Le « canotier », de l’abbé Casgrain aux Cailloux

Les gens de mon âge ont bien connu les Cailloux, un groupe spécialisé dans l’interprétation de chansons traditionnelles françaises et québécoises (https://fr.wikipedia.org/wiki/Les_Cailloux). L’un de leurs principaux succès, dans les années 1960, était le Canot d’écorce (https://www.youtube.com/watch?v=8f1qVkS3dF4).

Cailloux

Cette chanson a été composée à Rivière-Ouelle par l’abbé Henri-Raymond Casgrain, une figure dominante de l’histoire littéraire québécoise, conteur, biographe, critique littéraire et historien, mais aussi poète à ses heures. Sa « chanson des bois » intitulée Le canotier a été écrite en 1869 et publiée la même année dans Les miettes, un petit ouvrage tiré à 50 exemplaires! On comprend qu’elle soit restée méconnue.

Le canotier

Assis dans mon canot d’écorce,
Prompt comme la flèche ou le vent,
Seul, je brave toute la force
Des rapides du Saint-Laurent.

C’est mon compagnon de voyage ;
Et quand la clarté du jour fuit,
Je le renverse sur la plage :
C’est ma cabane pour la nuit.

Ses flancs sont faits d’écorces fines
Que je prends sur le bouleau blanc ;
Les coutures sont de racines,
Et les avirons de bois franc.

Sur les rapides je le lance
Parmi l’écume et les bouillons ;
Si vite il bondit et s’avance
Qu’il ne laisse pas de sillons.

Près de mon ombre, son image
Toujours m’apparaît sur les eaux,
Et quand il faut faire portage,
Je le transporte sur mon dos.

Le laboureur a sa charrue,
Le chasseur son fusil, son chien,
L’aigle a ses ongles et sa vue :
Moi, mon canot, c’est tout mon bien.

Mon existence est vagabonde :
Je suis le Juif-Errant des eaux ;
Mais en jouissance elle abonde ;
Les villages sont des tombeaux.

J’ai parcouru toutes les plages
Des grands lacs et du Saint-Laurent
Je connais leurs tribus sauvages
Et leur langage différent.

J’ai vu plus d’un guerrier farouche
Scalper ses prisonniers mourants,
Et du bûcher l’ardente couche
Consumer leurs membres sanglants.

J’étais enfant quand la flottille
Des Montagnais vint m’enlever.
Je ne verrai plus ma famille ;
Ma mère est morte à me pleurer !

Quand viendra mon dernier voyage,
Si je ne meurs au fond du flot,
Sur ma tombe, près du rivage,
Vous renverserez mon canot.

Hommage aux coureurs des bois

Dans un préambule à sa chanson, Casgrain rend hommage, sans les nommer, aux coureurs des bois :

« La colonisation du Canada a donné naissance, dès les premiers temps, à un type exceptionnel, d’une rare originalité : c’est cette classe d’hommes qui, entraînés par les séductions de la vie des bois, abandonnaient la culture des champs pour se livrer à la vie nomade des Sauvages. S’aventurant avec eux dans leurs légères embarcations, ils remontaient les lacs et les fleuves, et bientôt devenaient aussi habiles à. conduire le canot d’écorce que les Sauvages eux-mêmes.
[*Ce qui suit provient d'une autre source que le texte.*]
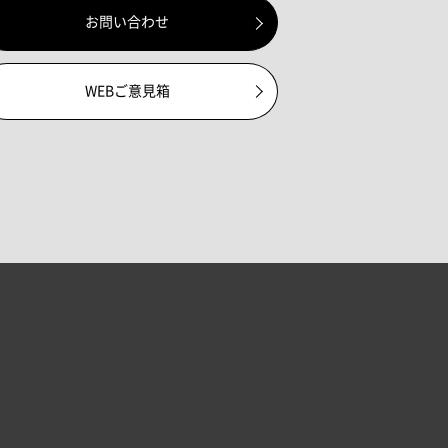
お問い合わせ
WEBご意見箱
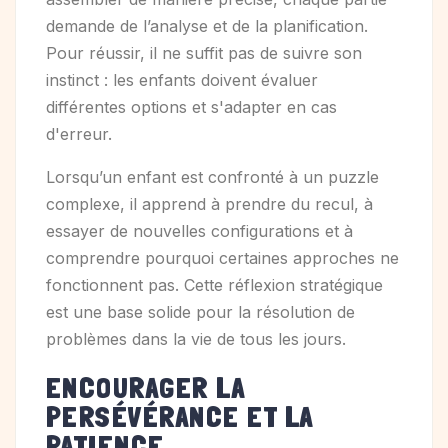
demande de l’analyse et de la planification.
Pour réussir, il ne suffit pas de suivre son
instinct : les enfants doivent évaluer
différentes options et s'adapter en cas
d'erreur.
Lorsqu’un enfant est confronté à un puzzle
complexe, il apprend à prendre du recul, à
essayer de nouvelles configurations et à
comprendre pourquoi certaines approches ne
fonctionnent pas. Cette réflexion stratégique
est une base solide pour la résolution de
problèmes dans la vie de tous les jours.
ENCOURAGER LA
PERSÉVÉRANCE ET LA
PATIENCE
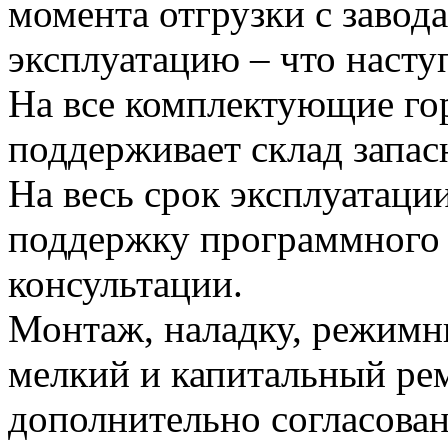
момента отгрузки с завода
эксплуатацию – что насту
На все комплектующие го
поддерживает склад запас
На весь срок эксплуатаци
поддержку программного 
консультации.
Монтаж, наладку, режимн
мелкий и капитальный рем
дополнительно согласова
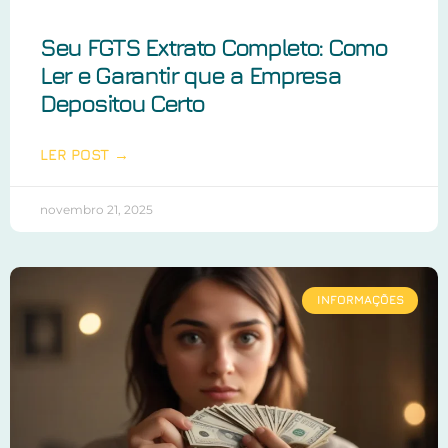
Seu FGTS Extrato Completo: Como
Ler e Garantir que a Empresa
Depositou Certo
LER POST →
novembro 21, 2025
INFORMAÇÕES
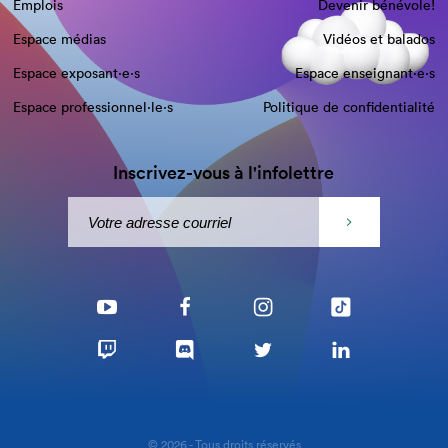
Emplois
Devenir bénévole!
Espace médias
Vidéos et balados
Espace exposant·e⋅s
Espace enseignant·e⋅s
Espace professionnel·le⋅s
Politique de confidentialité
Inscrivez-vous à l'infolettre
© 2026 - Tous droits réservés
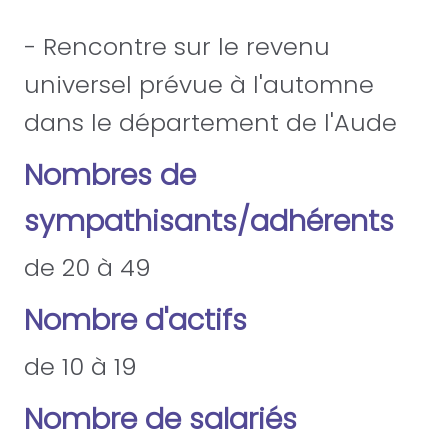
- Rencontre sur le revenu
universel prévue à l'automne
dans le département de l'Aude
Nombres de
sympathisants/adhérents
de 20 à 49
Nombre d'actifs
de 10 à 19
Nombre de salariés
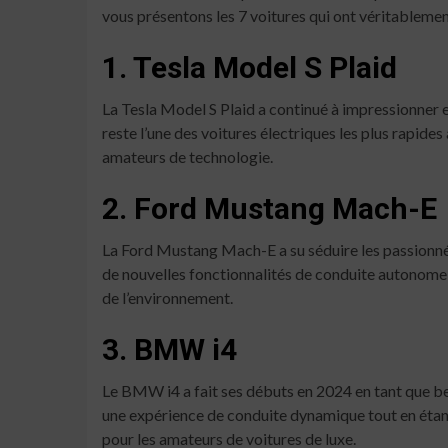
vous présentons les 7 voitures qui ont véritableme
1. Tesla Model S Plaid
La Tesla Model S Plaid a continué à impressionner 
reste l’une des voitures électriques les plus rapide
amateurs de technologie.
2. Ford Mustang Mach-E
La Ford Mustang Mach-E a su séduire les passionné
de nouvelles fonctionnalités de conduite autonome 
de l’environnement.
3. BMW i4
Le BMW i4 a fait ses débuts en 2024 en tant que be
une expérience de conduite dynamique tout en étant 
pour les amateurs de voitures de luxe.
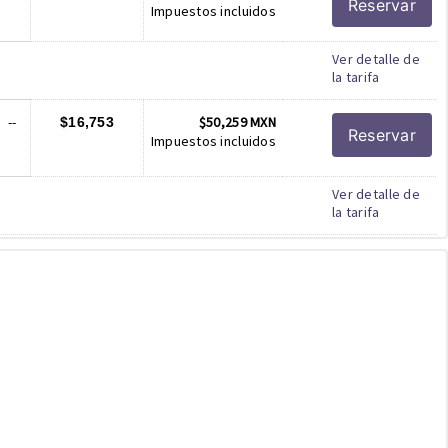
Reservar
Impuestos incluidos
Ver detalle de
la tarifa
--
$50,259 MXN
$16,753
Reservar
Impuestos incluidos
Ver detalle de
la tarifa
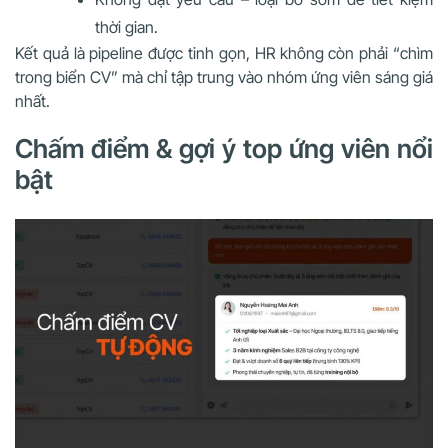
thời gian.
Kết quả là pipeline được tinh gọn, HR không còn phải “chìm
trong biển CV” mà chỉ tập trung vào nhóm ứng viên sáng giá
nhất.
Chấm điểm & gợi ý top ứng viên nổi
bật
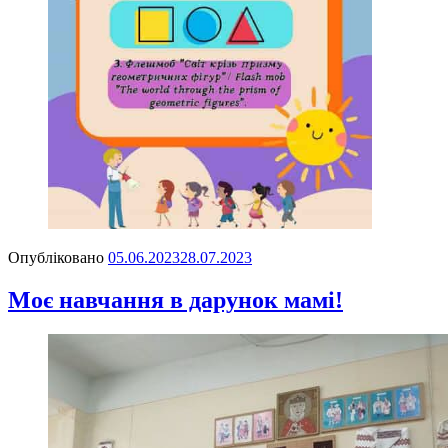
Опубліковано
05.06.2023
28.07.2023
Моє навчання в дарунок мамі!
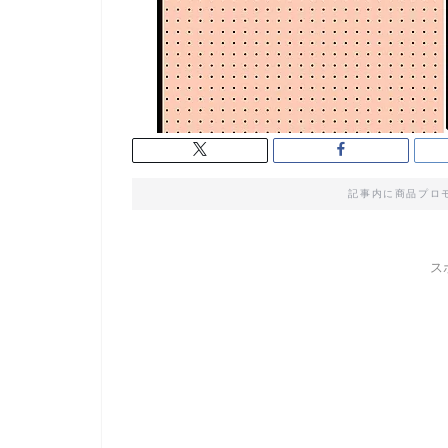
記事内に商品プロ
ス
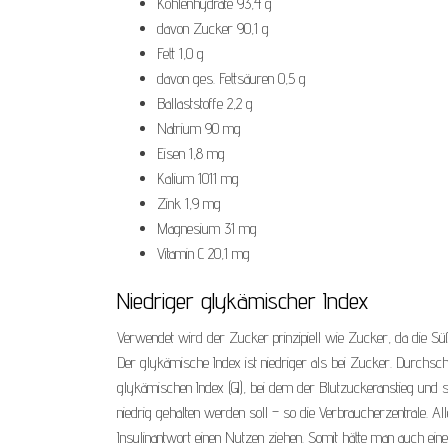
Kohlenhydrate 93,4 g
davon Zucker 90,1 g
Fett 1,0 g
davon ges. Fettsäuren 0,5 g
Ballaststoffe 2,2 g
Natrium 90 mg
Eisen 1,8 mg
Kalium 1011 mg
Zink 1,9 mg
Magnesium 31 mg
Vitamin C 20,1 mg
Niedriger glykämischer Index
Verwendet wird der Zucker prinzipiell wie Zucker, da die Süßk
Der glykämische Index ist niedriger als bei Zucker. Durchschn
glykämischen Index (GI), bei dem der Blutzuckeranstieg und 
niedrig gehalten werden soll – so die Verbraucherzentrale. A
Insulinantwort einen Nutzen ziehen. Somit hätte man auch e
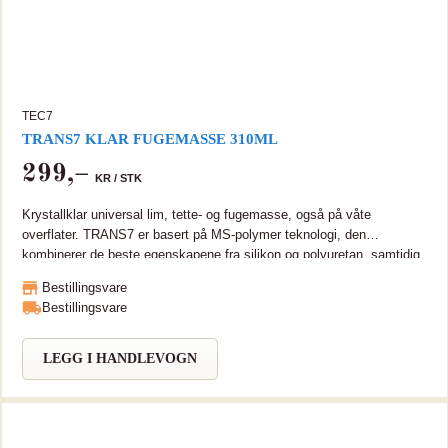
TEC7
TRANS7 KLAR FUGEMASSE 310ML
299
,–
KR /
STK
Krystallklar universal lim, tette- og fugemasse, også på våte
overflater. TRANS7 er basert på MS-polymer teknologi, den
kombinerer de beste egenskapene fra silikon og polyuretan, samtidig
som den er miljøvennlig. Kan brukes under vann Herder raskt Forblir
Bestillingsvare
fleksibel Gift- og luktfri Overmalbar Tåler UV-stråler
Bestillingsvare
LEGG I HANDLEVOGN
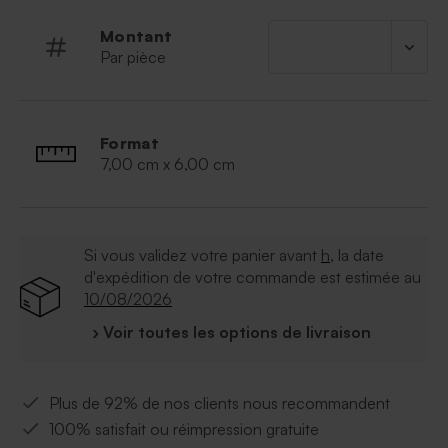
Montant
Par pièce
Format
7,00 cm x 6,00 cm
Si vous validez votre panier avant
h
, la date
d'expédition de votre commande est estimée au
10/08/2026
› Voir toutes les options de livraison
Plus de 92% de nos clients nous recommandent
100% satisfait ou réimpression gratuite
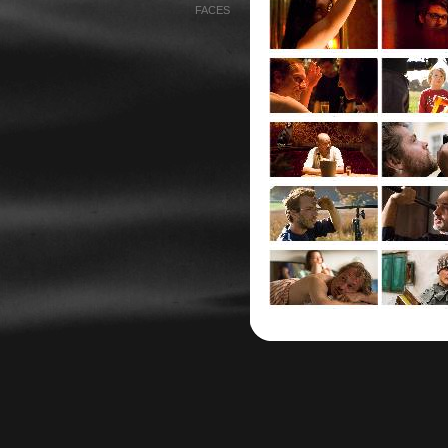
FACES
Ils finissaient par se passionner tellement pour cette vie d’indépendance et de dangers que rien ne pouvait plus les en arracher. On en rencontre encore de nos jours un bon nombre sur les limites de la civilisation.

Nous avons eu occasion de nous faire conduire en canot, il y a quelques années, par un de ces intrépides aventuriers, jusqu’aux sources du Saguenay. Sa dextérité à conduire son canot d’écorce était telle qu’il remontait les plus forts rapides de la rivière Chicoutimi, debout, une perche à la main, dans son canot complètement chargé. Nous avons essayé de traduire, dans la chanson suivante, quelque chose de cette existence originale. »

La version des Cailloux

Sur le site Gauterdo, on trouvera les paroles de la chanson interprétée par les Cailloux en 1964 (http://gauterdo.com/ref/cc/canot.d.ecorce.html) mais la musique n’est pas exactement la même. Les paroles, elles, sont bien différentes de celles de Casgrain: elles auraient été recueillies « récemment dans la Mauricie, en tant que chanson de folklore », donc, près d’un siècle après la publication des Miettes, après avoir, visiblement, beaucoup voyagé.